Quaranta attività metalmeccaniche chiuse e 2000 posti di lavoro in fumo: sono questi i drammatici numeri prodotti della crisi industriale in provincia, dal 2008 ad oggi. Un bilancio disastroso, al centro dello sciopero di otto ore proclamato per oggi dai metalmeccanici per il mancato rinnovo contrattuale. Il corteo di protesta ha organizzato un presidio sotto la sede di Confindustria.
“La straordinarietà della situazione impone a tutti i rappresentanti istituzionali – si legge nel documento consegnato dai segretari di Fim, Fiom e Uilm ai vertici di Confindustria – di porre al primo punto dell’agenda politica il tema della crisi industriale, creando una rete tra le varie istituzioni in una prospettiva pragmatica a più livelli, superando definitivamente la logica della divisione per competenza ma includendo le conoscenze per un obiettivo comune, il lavoro. Il momento grave e complesso che vive la nostra provincia è accompagnato da un bisogno di cambiamento che deve essere colto, reso funzionale; ed è per questo che è fondamentale prevedere una valutazione preliminare sull’utilizzo delle risorse Europee, esse potranno e dovranno essere utilizzate per lo sviluppo industriale finalizzato ad un percorso di cambiamento efficace ed efficiente per il tessuto industriale irpino”.
Il sindacato invita a guardare oltre un sistema fallimentare “che fino ad ora ha sostenuto per lo più gli imprenditori più interessati al finanziamento pubblico che ad una reale crescita del territorio: bisogna abbandonare del tutto un sistema che ha generato un modello di sviluppo senza futuro”. Nella ripartenza e nel rilancio dell’industria metalmeccanica, oltre alle rivendicazioni di carattere generale dalle segreterie nazionali di Fim, Fiom, e Uilm, ovvero la riduzione dell’orario di lavoro, gli aumenti salariali, la revisione del sistema degli ammortizzatori sociali e il rilancio delle politiche industriali, per il sindacato metalmeccanico irpino “occorre la costituzione di un’unità di crisi provinciale, nella quale poter affrontare le vertenze in maniera olistica e non separata, partendo dal fatto che non possiamo più permetterci di perdere altri posti di lavoro nella provincia di Avellino”.
Il sindacato auspica anche l’individuazione di un nuovo modello di sviluppo. “Quello fin qui applicato – si legge ancora nel documento unitario – si è rilevato fallimentare, occorre ripensarlo in maniera radicale puntando ad uno sviluppo sostenibile ed a una compatibilità tra ambiente, salute e sicurezza, crescita economica; un modello produttivo che metta al centro la persona, in un’ottica locale, nel declinare questo modello concreto che coinvolga i rappresentanti delle istituzioni, il sistema bancario, le organizzazioni sindacali rappresentative, enti di ricerca ed università”.
Nel documento consegnato a Confindustria si parte dal presupposto “che le aziende avellinesi del settore automotive provinciali occupano circa il 40% degli occupati del settore manufatturiero metalmeccanico” e che “la transizione energetica e digitale sta mettendo in forte crisi le attività di queste aziende.

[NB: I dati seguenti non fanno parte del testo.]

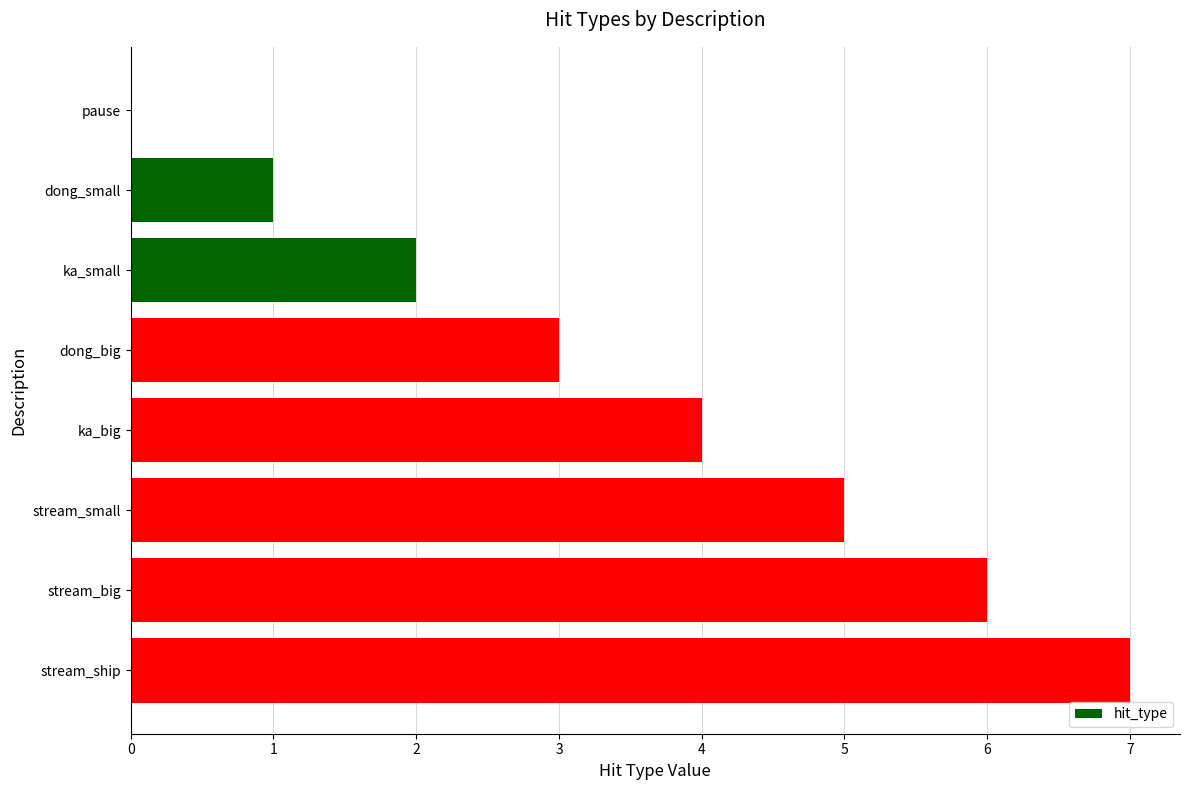

How many positive values are there?

7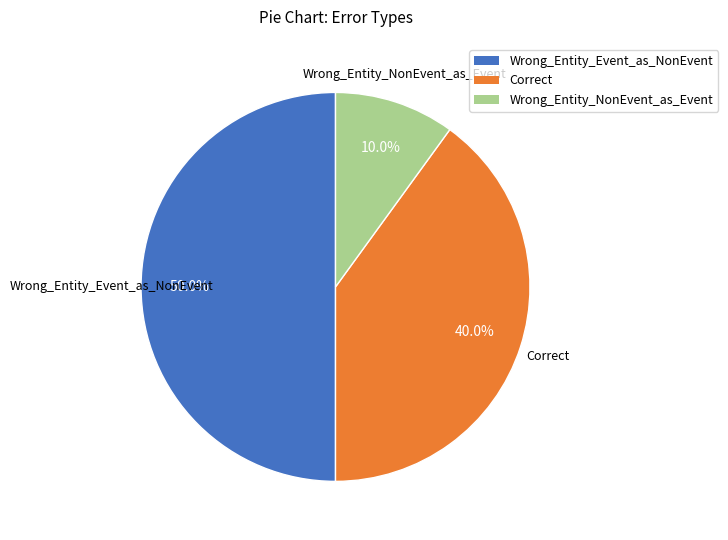

Approximately how many times larger is the value at Wrong_Entity_Event_as_NonEvent compared to Correct?

1.2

In particolare: Stellantis, Denso e Limasud sono oggetto di riduzione costante di occupati e di produzione. Per queste aziende, occorre prevedere un sostegno pubblico per ricerca e sviluppo che porti ad implementare una riconversione ed una rigenerazione degli stabilimenti. Anche sulla ex IIA, occorre riportare la discussione al tavolo Ministeriale per verificare l’effettivo rilancio della produzione”.
Il sindacato chiede anche “di investire per la realizzazione di infrastrutture sia materiali che immateriali, pensando all’utilizzo della banda larga di ultima generazione, anche in considerazione dell’importanza dell’innovazione e trasformazione digitale delle imprese. È inoltre fondamentale che un asset importante, qual è quello della depurazione, venga definitivamente affidata la gestione a Enti competenti superando la pessima gestione Asi”. L’ultimo passaggio chiama direttamente in causa la Regione Campania, invitata a predisporre “un piano di formazione per i lavoratori sottoposti a regime di cassa integrazione con l’obiettivo di una crescita delle competenze”.